- GIVEN INFORMATION
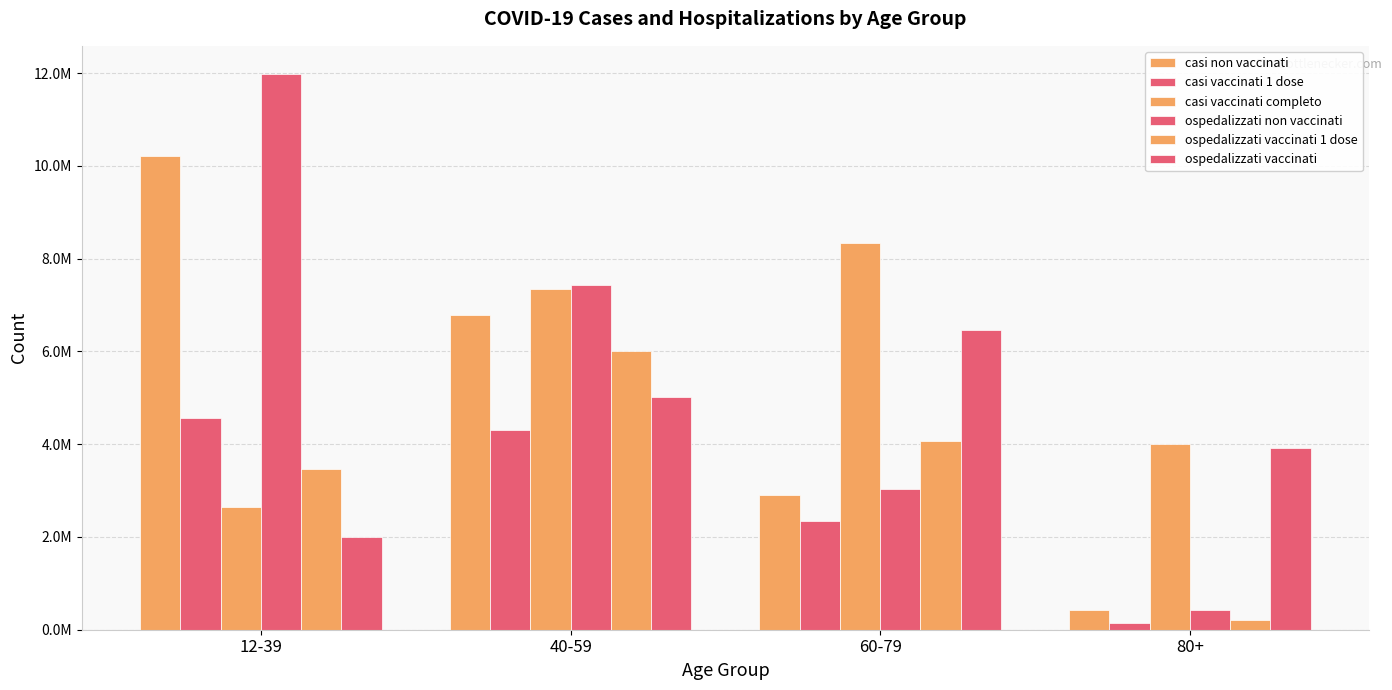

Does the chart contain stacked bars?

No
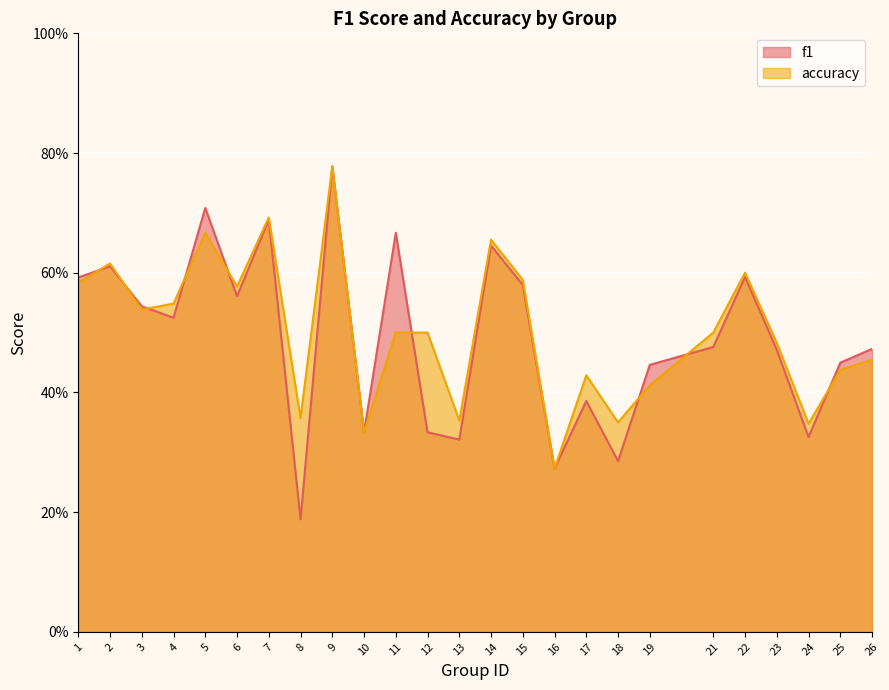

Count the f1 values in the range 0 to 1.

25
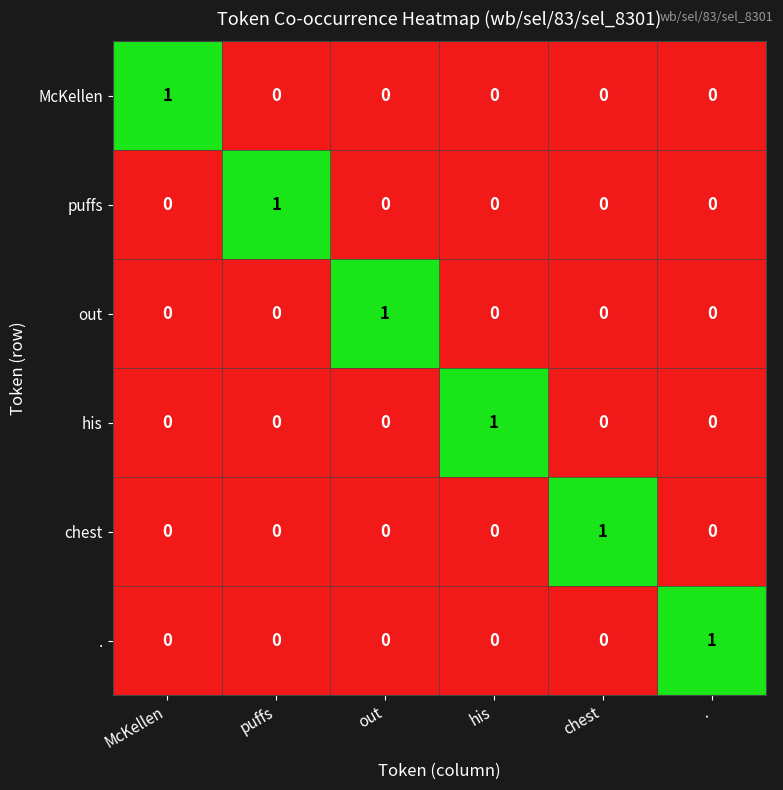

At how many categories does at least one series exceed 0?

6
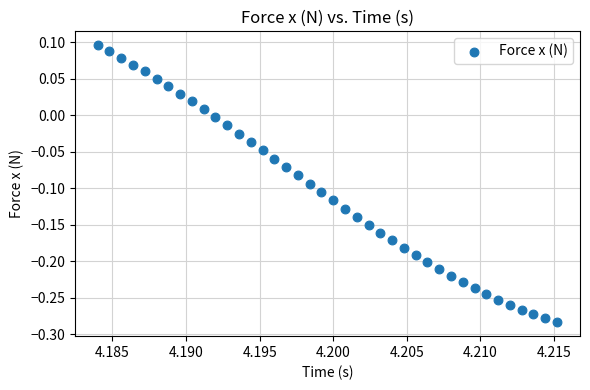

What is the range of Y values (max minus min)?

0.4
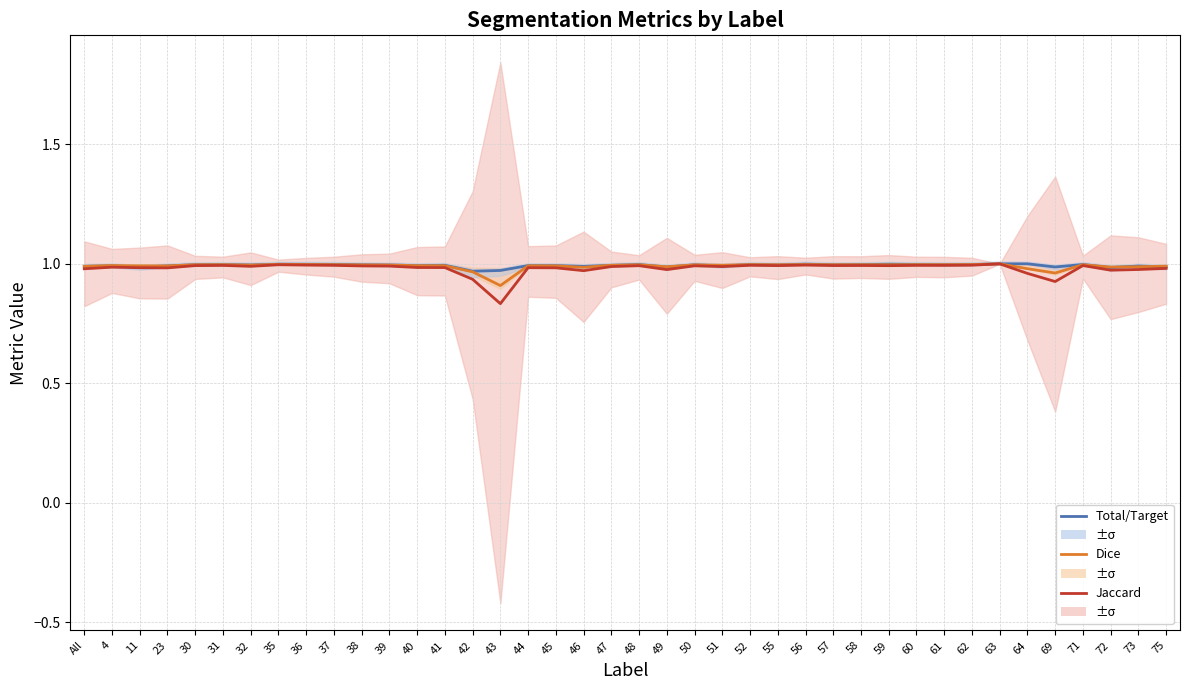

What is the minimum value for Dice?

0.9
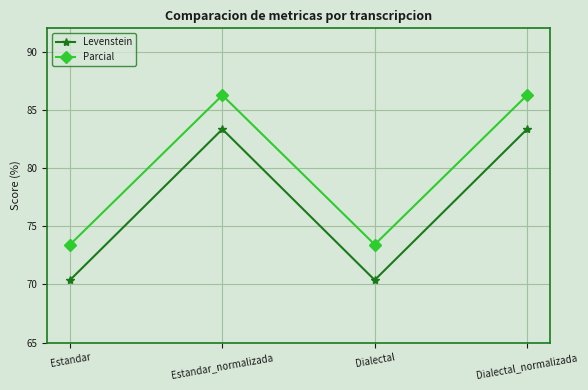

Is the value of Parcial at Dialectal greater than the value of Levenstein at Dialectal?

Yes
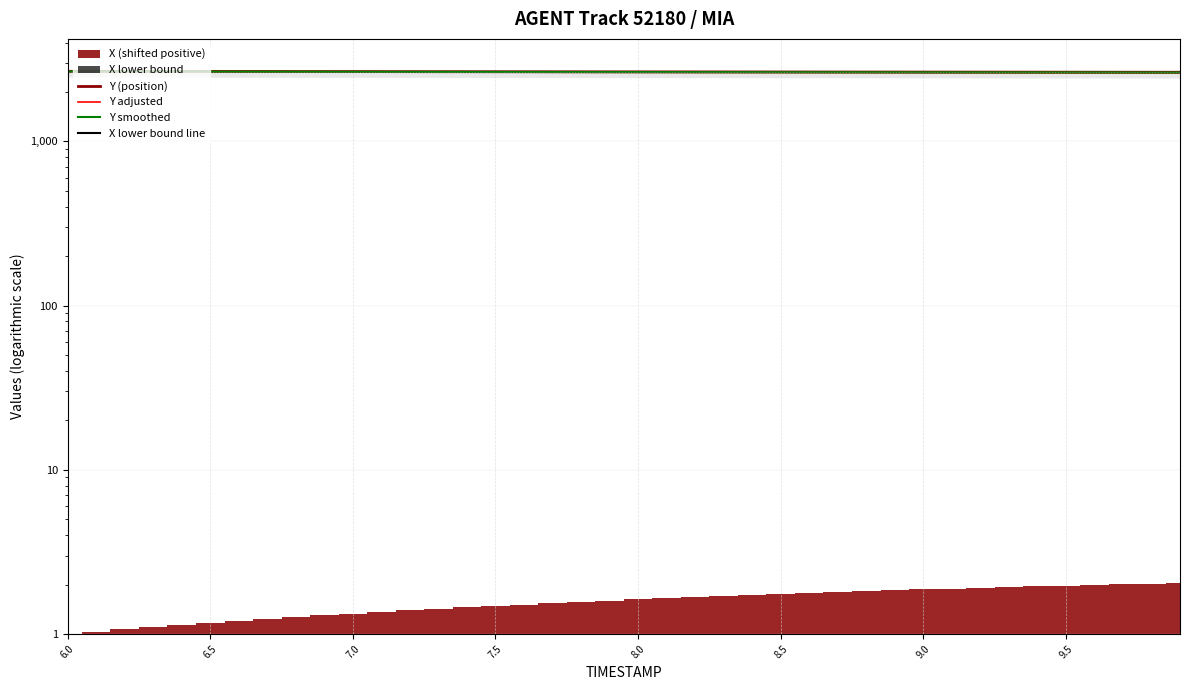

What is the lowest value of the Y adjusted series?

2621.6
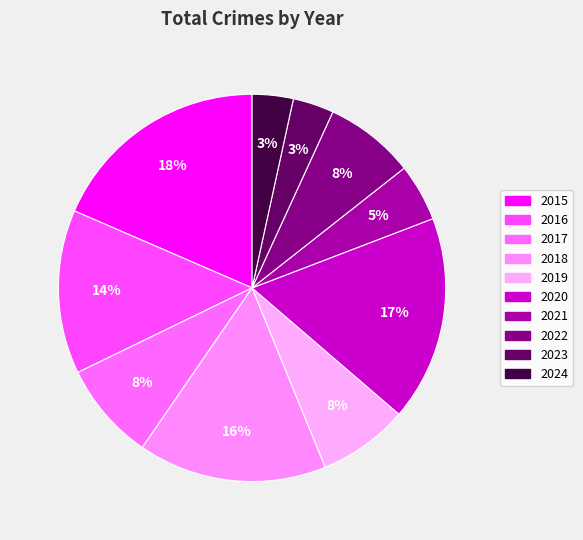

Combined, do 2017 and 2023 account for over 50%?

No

- AIM OF THE TASK
Copy out all of the records above word for word, leaving out the pictures.

- EXERCISE RESULT
Does the chart contain stacked bars?

No

Count the f1 values in the range 0 to 1.

25

At how many categories does at least one series exceed 0?

6

What is the range of Y values (max minus min)?

0.4

What is the minimum value for Dice?

0.9

Is the value of Parcial at Dialectal greater than the value of Levenstein at Dialectal?

Yes

What is the lowest value of the Y adjusted series?

2621.6

Combined, do 2017 and 2023 account for over 50%?

No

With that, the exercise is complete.